- **STATED GOAL 1**
Give back, unchanged, the lines of the records from the very first one through the line containing "முக்கூடற்பள்ளு", with both of those lines included.
- **STATED GOAL 2**
Write the next part of the post about turning down yarn offers and the first anniversary in the Gingerbread House, starting after its last sentence.

--- START SELECTED EXCERPT ---

Buckets and Blankets

Tsk, tsk, you naughty enablers. I only have to write a little post extolling the virtures of the indestructible Red Heart Super Saver and I receive offers galore to send me some. (finger wagging) Don't be so wicked!

In all seriousness, thank you to everyone who offered me some of your luvverly American yarn. I would LOVE some, really I would, but I am going to virtuously stashbust for a little while. My heart sobs even as I turn you down, but I really, really have to be good. Why? Well, we celebrated our first anniversary in the Gingerbread House recently. To celebrate we had a blocked kitchen pipe and, following record amounts of rainfall, a leaky roof. We didn't have bouquets of flowers, we decided to go with buckets of dirty water instead. It was very avant garde.

--- END SELECTED EXCERPT ---
--- START DATA SHOWN ---

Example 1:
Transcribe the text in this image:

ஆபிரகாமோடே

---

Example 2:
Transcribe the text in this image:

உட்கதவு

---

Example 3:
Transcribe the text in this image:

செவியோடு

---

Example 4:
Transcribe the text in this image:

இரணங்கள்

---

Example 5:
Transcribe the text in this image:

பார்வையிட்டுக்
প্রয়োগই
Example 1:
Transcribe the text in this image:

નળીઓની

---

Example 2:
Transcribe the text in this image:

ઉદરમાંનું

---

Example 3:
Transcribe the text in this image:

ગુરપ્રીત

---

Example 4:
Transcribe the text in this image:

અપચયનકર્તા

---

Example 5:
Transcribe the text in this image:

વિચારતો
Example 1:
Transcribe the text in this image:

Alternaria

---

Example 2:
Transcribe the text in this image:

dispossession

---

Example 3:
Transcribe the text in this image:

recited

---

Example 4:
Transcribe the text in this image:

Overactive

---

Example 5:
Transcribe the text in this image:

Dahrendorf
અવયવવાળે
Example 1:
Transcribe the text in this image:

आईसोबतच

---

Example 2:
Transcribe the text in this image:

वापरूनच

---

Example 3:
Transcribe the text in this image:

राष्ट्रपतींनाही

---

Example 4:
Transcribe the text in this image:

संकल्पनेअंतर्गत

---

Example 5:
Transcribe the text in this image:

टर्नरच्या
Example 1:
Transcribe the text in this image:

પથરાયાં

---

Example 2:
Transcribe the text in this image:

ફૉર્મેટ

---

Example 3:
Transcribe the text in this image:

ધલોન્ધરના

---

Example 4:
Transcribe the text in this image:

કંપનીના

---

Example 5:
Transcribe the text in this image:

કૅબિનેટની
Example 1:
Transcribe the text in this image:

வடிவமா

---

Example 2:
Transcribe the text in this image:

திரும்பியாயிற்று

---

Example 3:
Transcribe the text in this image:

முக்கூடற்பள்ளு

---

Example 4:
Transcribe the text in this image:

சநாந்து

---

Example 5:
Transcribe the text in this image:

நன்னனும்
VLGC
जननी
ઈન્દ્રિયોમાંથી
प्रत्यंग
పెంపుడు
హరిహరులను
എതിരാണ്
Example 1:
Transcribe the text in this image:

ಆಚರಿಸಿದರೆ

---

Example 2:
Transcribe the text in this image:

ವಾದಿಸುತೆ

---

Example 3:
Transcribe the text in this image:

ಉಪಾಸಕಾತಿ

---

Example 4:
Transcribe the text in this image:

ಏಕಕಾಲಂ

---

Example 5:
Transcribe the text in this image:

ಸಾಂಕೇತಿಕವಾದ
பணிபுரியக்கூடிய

--- END DATA SHOWN ---

- **EXERCISE RESULT 1**
Example 1:
Transcribe the text in this image:

ஆபிரகாமோடே

---

Example 2:
Transcribe the text in this image:

உட்கதவு

---

Example 3:
Transcribe the text in this image:

செவியோடு

---

Example 4:
Transcribe the text in this image:

இரணங்கள்

---

Example 5:
Transcribe the text in this image:

பார்வையிட்டுக்
প্রয়োগই
Example 1:
Transcribe the text in this image:

નળીઓની

---

Example 2:
Transcribe the text in this image:

ઉદરમાંનું

---

Example 3:
Transcribe the text in this image:

ગુરપ્રીત

---

Example 4:
Transcribe the text in this image:

અપચયનકર્તા

---

Example 5:
Transcribe the text in this image:

વિચારતો
Example 1:
Transcribe the text in this image:

Alternaria

---

Example 2:
Transcribe the text in this image:

dispossession

---

Example 3:
Transcribe the text in this image:

recited

---

Example 4:
Transcribe the text in this image:

Overactive

---

Example 5:
Transcribe the text in this image:

Dahrendorf
અવયવવાળે
Example 1:
Transcribe the text in this image:

आईसोबतच

---

Example 2:
Transcribe the text in this image:

वापरूनच

---

Example 3:
Transcribe the text in this image:

राष्ट्रपतींनाही

---

Example 4:
Transcribe the text in this image:

संकल्पनेअंतर्गत

---

Example 5:
Transcribe the text in this image:

टर्नरच्या
Example 1:
Transcribe the text in this image:

પથરાયાં

---

Example 2:
Transcribe the text in this image:

ફૉર્મેટ

---

Example 3:
Transcribe the text in this image:

ધલોન્ધરના

---

Example 4:
Transcribe the text in this image:

કંપનીના

---

Example 5:
Transcribe the text in this image:

કૅબિનેટની
Example 1:
Transcribe the text in this image:

வடிவமா

---

Example 2:
Transcribe the text in this image:

திரும்பியாயிற்று

---

Example 3:
Transcribe the text in this image:

முக்கூடற்பள்ளு

- **EXERCISE RESULT 2**
In any case, in the midst of this madness, Little Sis - the recent bride - was due to turn up with her Young Man for a little holiday. While rooting out our spare pillows and duvets, I discovered a bag of yarn that had ... well, ahem, gotten lost. Its disappearance had puzzled me for a while - I mean, I knew it was around somewhere. But where? And then, after a year of living in the house, it turned up in what I thought was an empty suitcase. (Yes, yes, I know: the shame - I know how bad that sounds. It reminds me of those stories of alcoholics who hide their bottles in the toilet cistern.) It was swiftly removed from the case and the skeins were scattered among the rest of my stash.
I think I got away with it.

I spent my evenings on the sofa beside Little Sis, flying through skeins of yarn in an attempt to finish my Wicklow Blanket. I'm almost two-thirds of the way through and my RHSS stash is now teetering on its knees, well and truly busted!


This blanket is so muted and demure, quite unlike a lot of what I do. Even the pattern - worked lengthways and in rows, not strips, - is very calming. The only problem is that as it grows, it becomes bigger. And heavier. And warmer. Anyone sitting near me as I work on it gets covered by blanket. Mr Gingerbread - always sensitive to heat - keeps pushing it away, but no matter what I do, he seems to end up entangled in this blanket, like a cat. I don't know if the blanket possesses some kind of static property that sticks to him, but if he sits beside me for a couple of minutes, he'll find himself with a lap full of crocheted blanket.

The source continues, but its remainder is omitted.